TEXTE:
+ + + +
Translate

A34 - Arêches-Beaufort : Cultures (10-01-18)

Bonjour,



Arêches est au calme, un peu sous les nuages. Il ne fait pas froid mais la neige est là et le tapis s’entretient. Il pleut en bas, il neige en haut avec le blizzard pour effacer les traces dans la Grande Combe où l’on retrouve la poudreuse.

Arêches c’est ma montagne comme je l’aime dans sa diversité. Le commerce bien sûr qui fait parler, les fermes et leur activité toujours en suspens quand il neige tant et le ski. Le ski en gestation et le sport tous azimuts.

Manifestement l’épicière de Casino a dit stop et cherche un repreneur. Compliqué de reprendre une petite affaire qui n’est pas extensible. Pour des jeunes (qui auraient envie de travailler) si les perspectives ne sont pas grandes ce sera compliqué pour investir. Pourtant il faut que ce magasin perdure sinon l’environnement sera perturbé, les touristes touchés.
+ + + +
EXERCICE A: Pouvez-vous extraire des lignes de données ci-dessous le passage qui commence à la ligne contenant « pose: elev=40.0 azim=142.4 » et se termine à la ligne contenant « Dot at: (127, 218) », ces deux lignes comprises, en le recopiant tel quel ?

DONNÉES DE L'EXERCICE:
+ + + +
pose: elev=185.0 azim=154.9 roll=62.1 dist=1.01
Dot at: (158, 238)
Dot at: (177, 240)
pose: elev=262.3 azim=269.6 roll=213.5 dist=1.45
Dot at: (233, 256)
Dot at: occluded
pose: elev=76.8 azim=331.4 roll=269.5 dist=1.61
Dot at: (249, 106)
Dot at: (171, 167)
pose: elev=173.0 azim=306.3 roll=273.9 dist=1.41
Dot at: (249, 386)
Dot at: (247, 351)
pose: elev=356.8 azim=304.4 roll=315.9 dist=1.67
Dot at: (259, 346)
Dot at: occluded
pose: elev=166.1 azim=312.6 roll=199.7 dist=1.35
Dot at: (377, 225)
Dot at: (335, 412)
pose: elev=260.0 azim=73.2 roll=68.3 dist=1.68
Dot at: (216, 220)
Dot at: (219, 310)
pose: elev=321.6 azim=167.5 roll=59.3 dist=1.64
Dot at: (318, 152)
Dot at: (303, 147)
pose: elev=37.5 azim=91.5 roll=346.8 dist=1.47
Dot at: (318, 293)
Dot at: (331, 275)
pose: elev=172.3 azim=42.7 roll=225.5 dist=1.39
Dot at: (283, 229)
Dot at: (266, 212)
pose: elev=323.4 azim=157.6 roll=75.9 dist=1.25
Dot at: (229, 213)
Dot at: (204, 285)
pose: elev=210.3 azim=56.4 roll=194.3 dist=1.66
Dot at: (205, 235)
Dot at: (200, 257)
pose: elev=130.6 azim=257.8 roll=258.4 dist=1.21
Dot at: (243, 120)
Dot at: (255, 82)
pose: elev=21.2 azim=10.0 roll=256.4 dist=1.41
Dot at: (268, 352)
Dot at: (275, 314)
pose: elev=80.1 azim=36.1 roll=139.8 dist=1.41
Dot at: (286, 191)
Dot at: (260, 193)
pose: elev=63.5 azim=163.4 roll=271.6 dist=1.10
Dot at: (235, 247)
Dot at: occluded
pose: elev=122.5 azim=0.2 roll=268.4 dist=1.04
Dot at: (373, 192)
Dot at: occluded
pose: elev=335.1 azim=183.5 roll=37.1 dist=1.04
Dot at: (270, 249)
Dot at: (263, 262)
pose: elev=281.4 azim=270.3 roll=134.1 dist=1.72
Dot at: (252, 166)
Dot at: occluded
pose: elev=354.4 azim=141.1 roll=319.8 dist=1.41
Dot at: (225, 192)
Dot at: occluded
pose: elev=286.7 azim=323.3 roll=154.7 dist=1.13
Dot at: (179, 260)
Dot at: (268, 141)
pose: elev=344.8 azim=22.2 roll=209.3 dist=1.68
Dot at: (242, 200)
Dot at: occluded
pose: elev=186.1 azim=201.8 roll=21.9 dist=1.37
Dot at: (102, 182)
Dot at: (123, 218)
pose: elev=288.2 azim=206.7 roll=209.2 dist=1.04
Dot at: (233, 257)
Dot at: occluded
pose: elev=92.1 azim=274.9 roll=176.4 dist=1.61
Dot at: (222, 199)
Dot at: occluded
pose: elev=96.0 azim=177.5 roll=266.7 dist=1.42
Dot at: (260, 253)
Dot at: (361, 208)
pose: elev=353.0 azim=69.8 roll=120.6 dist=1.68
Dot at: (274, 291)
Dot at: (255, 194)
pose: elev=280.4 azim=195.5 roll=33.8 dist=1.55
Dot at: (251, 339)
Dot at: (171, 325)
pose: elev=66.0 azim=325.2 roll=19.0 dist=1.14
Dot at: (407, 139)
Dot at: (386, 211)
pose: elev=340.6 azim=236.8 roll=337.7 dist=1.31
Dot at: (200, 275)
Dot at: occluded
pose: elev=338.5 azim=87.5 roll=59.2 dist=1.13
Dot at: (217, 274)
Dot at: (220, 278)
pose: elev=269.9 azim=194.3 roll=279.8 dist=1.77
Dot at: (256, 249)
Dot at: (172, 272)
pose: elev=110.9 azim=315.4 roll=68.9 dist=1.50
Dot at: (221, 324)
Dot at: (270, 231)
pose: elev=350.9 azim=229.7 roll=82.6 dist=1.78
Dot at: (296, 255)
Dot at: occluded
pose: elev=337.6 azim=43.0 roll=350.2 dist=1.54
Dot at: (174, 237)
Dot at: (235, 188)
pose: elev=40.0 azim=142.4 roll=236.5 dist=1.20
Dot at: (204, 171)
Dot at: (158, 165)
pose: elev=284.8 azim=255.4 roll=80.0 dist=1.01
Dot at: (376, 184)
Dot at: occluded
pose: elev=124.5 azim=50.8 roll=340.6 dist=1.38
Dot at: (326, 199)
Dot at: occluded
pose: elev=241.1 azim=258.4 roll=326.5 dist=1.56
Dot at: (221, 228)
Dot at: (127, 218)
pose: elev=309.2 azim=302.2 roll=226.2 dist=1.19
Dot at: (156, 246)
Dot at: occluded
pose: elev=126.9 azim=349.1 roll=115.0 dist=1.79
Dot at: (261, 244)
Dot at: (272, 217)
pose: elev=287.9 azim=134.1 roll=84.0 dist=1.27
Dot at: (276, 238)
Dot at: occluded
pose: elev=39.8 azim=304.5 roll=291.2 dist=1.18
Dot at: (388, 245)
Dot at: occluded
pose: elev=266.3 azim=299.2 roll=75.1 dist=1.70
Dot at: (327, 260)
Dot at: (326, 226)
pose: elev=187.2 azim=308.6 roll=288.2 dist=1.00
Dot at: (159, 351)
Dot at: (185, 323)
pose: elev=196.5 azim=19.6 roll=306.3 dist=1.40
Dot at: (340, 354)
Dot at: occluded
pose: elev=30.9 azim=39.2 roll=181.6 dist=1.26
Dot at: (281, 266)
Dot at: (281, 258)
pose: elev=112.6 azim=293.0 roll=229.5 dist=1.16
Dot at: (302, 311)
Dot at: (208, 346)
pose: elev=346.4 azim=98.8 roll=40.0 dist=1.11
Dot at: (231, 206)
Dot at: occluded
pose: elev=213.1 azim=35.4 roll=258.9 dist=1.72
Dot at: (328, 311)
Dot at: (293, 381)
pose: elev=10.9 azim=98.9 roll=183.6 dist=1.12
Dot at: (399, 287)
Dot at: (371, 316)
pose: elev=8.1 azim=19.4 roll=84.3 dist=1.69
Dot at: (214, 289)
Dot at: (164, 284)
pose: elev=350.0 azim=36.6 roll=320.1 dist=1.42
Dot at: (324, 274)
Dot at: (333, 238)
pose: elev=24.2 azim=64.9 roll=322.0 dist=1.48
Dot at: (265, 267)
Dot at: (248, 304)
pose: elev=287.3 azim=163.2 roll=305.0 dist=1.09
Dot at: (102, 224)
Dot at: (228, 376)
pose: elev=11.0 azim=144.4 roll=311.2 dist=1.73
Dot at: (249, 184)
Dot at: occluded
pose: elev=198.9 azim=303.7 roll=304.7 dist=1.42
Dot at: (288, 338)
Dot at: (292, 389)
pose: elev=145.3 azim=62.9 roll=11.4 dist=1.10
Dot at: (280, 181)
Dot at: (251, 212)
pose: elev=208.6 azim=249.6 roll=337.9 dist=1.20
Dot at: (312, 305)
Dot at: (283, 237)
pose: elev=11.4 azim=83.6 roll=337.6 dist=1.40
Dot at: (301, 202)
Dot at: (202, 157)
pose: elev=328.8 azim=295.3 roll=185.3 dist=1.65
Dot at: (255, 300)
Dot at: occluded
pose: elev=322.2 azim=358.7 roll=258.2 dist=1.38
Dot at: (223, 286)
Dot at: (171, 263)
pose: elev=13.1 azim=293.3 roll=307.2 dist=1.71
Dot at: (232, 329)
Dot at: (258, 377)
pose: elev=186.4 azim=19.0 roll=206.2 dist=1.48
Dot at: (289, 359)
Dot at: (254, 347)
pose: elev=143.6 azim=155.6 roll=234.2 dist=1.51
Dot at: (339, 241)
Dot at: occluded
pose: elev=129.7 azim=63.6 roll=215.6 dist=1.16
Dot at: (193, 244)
+ + + +
EXERCICE B:
Les affirmations suivantes concordent-elles avec le texte sur Arêches ? Pour chacune, répondez par oui ou par non et citez les mots du texte qui tranchent.
(i) Il pleut en bas et il neige en haut.
(ii) Il fait froid à Arêches.
(iii) L'épicière de Casino cherche un repreneur.

RÉPONSE A:
pose: elev=40.0 azim=142.4 roll=236.5 dist=1.20
Dot at: (204, 171)
Dot at: (158, 165)
pose: elev=284.8 azim=255.4 roll=80.0 dist=1.01
Dot at: (376, 184)
Dot at: occluded
pose: elev=124.5 azim=50.8 roll=340.6 dist=1.38
Dot at: (326, 199)
Dot at: occluded
pose: elev=241.1 azim=258.4 roll=326.5 dist=1.56
Dot at: (221, 228)
Dot at: (127, 218)

RÉPONSE B:
(i) Oui : « Il pleut en bas, il neige en haut ».
(ii) Non : « Il ne fait pas froid ».
(iii) Oui : « l’épicière de Casino a dit stop et cherche un repreneur ».